(CNN) — Can you imagine hanging over a straight drop -- and staring down 245 feet into the gaping maw of an underwater tunnel? Well, you no longer have to imagine.
You can travel to Canada's Wonderland, a large theme park outside of Toronto, and submit yourself to that thrill on the Yukon Striker roller coaster.
It opened at 10 a.m. local time Friday along with the rest of the park. Winners of a charity draw took preview rides the Striker on April 25, the park said. But now the rest of us can have at it.
The Yukon Striker sets records for a dive coaster.
Canada's Wonderland says it's "the longest, fastest and tallest dive roller coaster in the world."
And exactly what is a dive roller coaster? According to coaster designers Bolliger & Mabillard, a dive coaster has a "straight vertical drop with riders facing down (that) creates a different ride experience."

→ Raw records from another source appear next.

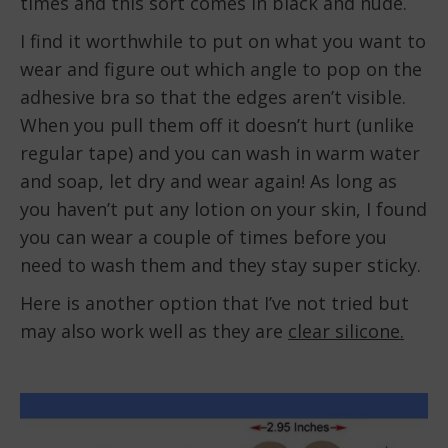
times and this sort comes in black and nude.
I find it worthwhile to put on what you want to
wear and figure out which angle to pop on the
adhesive bra so that the edges aren’t visible.
When you pull them off it doesn’t hurt (unlike
regular tape) and you can wash in warm water
and soap, let dry and wear again! As long as
you haven’t put any lotion on your skin, I found
you can wear a couple of times before you
need to wash them and they stay super sticky.
Here is another option that I’ve not tried but
may also work well as they are
clear silicone.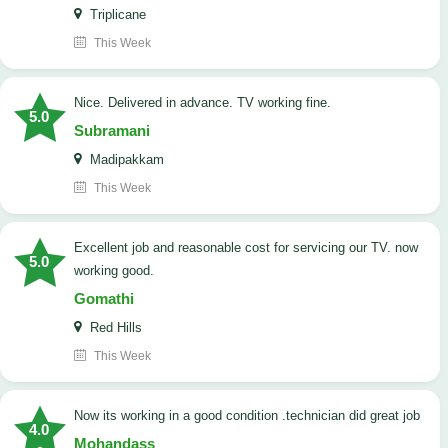
Triplicane
This Week
Nice. Delivered in advance. TV working fine.
5.0
Subramani
Madipakkam
This Week
Excellent job and reasonable cost for servicing our TV. now
5.0
working good.
Gomathi
Red Hills
This Week
now its working in a good condition .technician did great job
4.0
Mohandass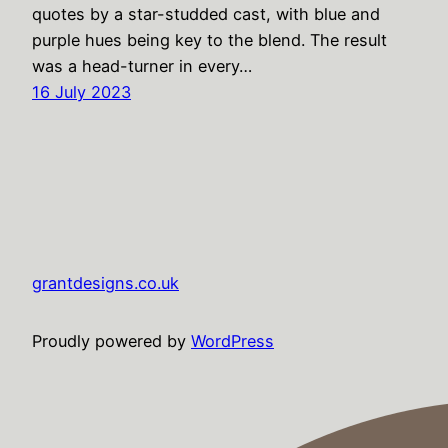
quotes by a star-studded cast, with blue and
purple hues being key to the blend. The result
was a head-turner in every…
16 July 2023
grantdesigns.co.uk
Proudly powered by
WordPress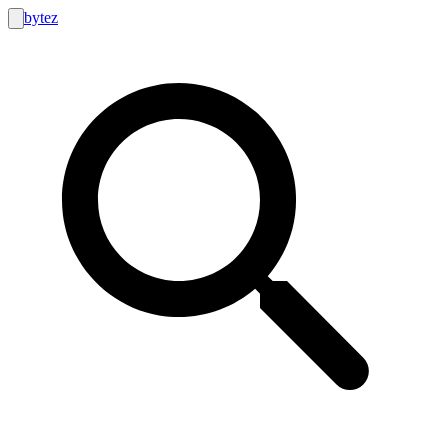
bytez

"The ride on Yukon Striker is absolutely breathtaking," said Norm Pirtovshek, Canada's Wonderland general manager, in a news release.
The Yukon Striker will take riders on late 1800s gold rush trip.

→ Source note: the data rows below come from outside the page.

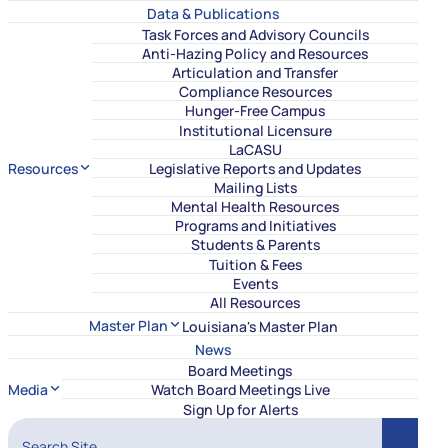
Data & Publications
Task Forces and Advisory Councils
Anti-Hazing Policy and Resources
Articulation and Transfer
Compliance Resources
Hunger-Free Campus
Institutional Licensure
LaCASU
Resources
Legislative Reports and Updates
Mailing Lists
Mental Health Resources
Programs and Initiatives
Students & Parents
Tuition & Fees
Events
All Resources
Master Plan
Louisiana's Master Plan
News
Board Meetings
Media
Watch Board Meetings Live
Sign Up for Alerts
Search Site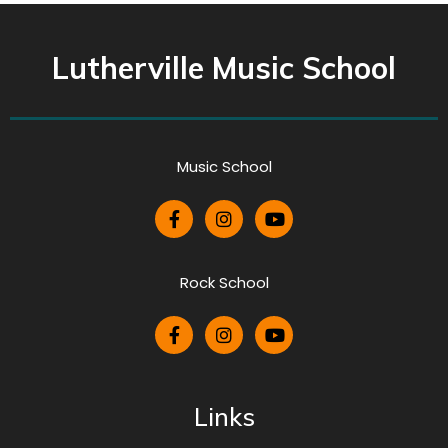
Lutherville Music School
Music School
Rock School
Links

As the name "Yukon Striker" implies, the theme of the coaster will be late 1800s gold rush Canada, when adventurers poured into the northwestern Yukon territory in search of fast wealth.

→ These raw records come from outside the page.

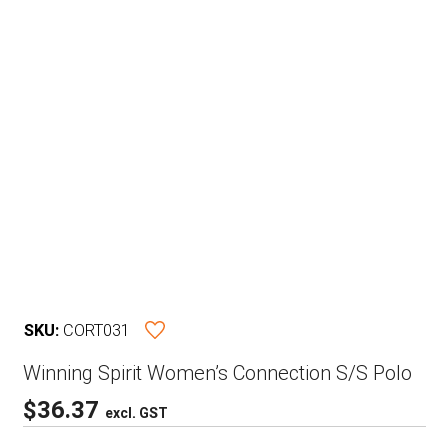
SKU:
CORT031
Winning Spirit Women’s Connection S/S Polo
$
36.37
excl. GST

Speaking of fast, here are a few stats supplied by the park that will take your breath away:
-- 80 mph (130 km/h): That would be your maximum speed.
-- 3,625 feet, 1,105 meters: That's how far you'll travel (about the length of 10 US football fields, which includes the end zones, or 12 fields if you count the 100 yards from goal line to goal line).
-- 4: That's the number of inversions (coaster speak for being turned upside down and then returned right side up) you'll be put through.
And because all of this isn't going to be special enough, the Striker will have floorless seating for "enhanced visibility," a three-second dangle before you're released into the straight drop and a 360-degree loop, which the park says has never before been on a dive coaster.
The coaster had a smooth opening.
"I had a chance to ride with the first guests in line this morning, and everyone was very excited," Grace Peacock, director of communications for the park, told CNN Travel on Friday afternoon. "They were cheering when the first riders got on and clapping when they returned to the station after their ride. ... I think everyone was blown away by that 90-degree drop."
If the Yukon Striker looks like too much to handle, the park has plenty of other coasters from which to choose.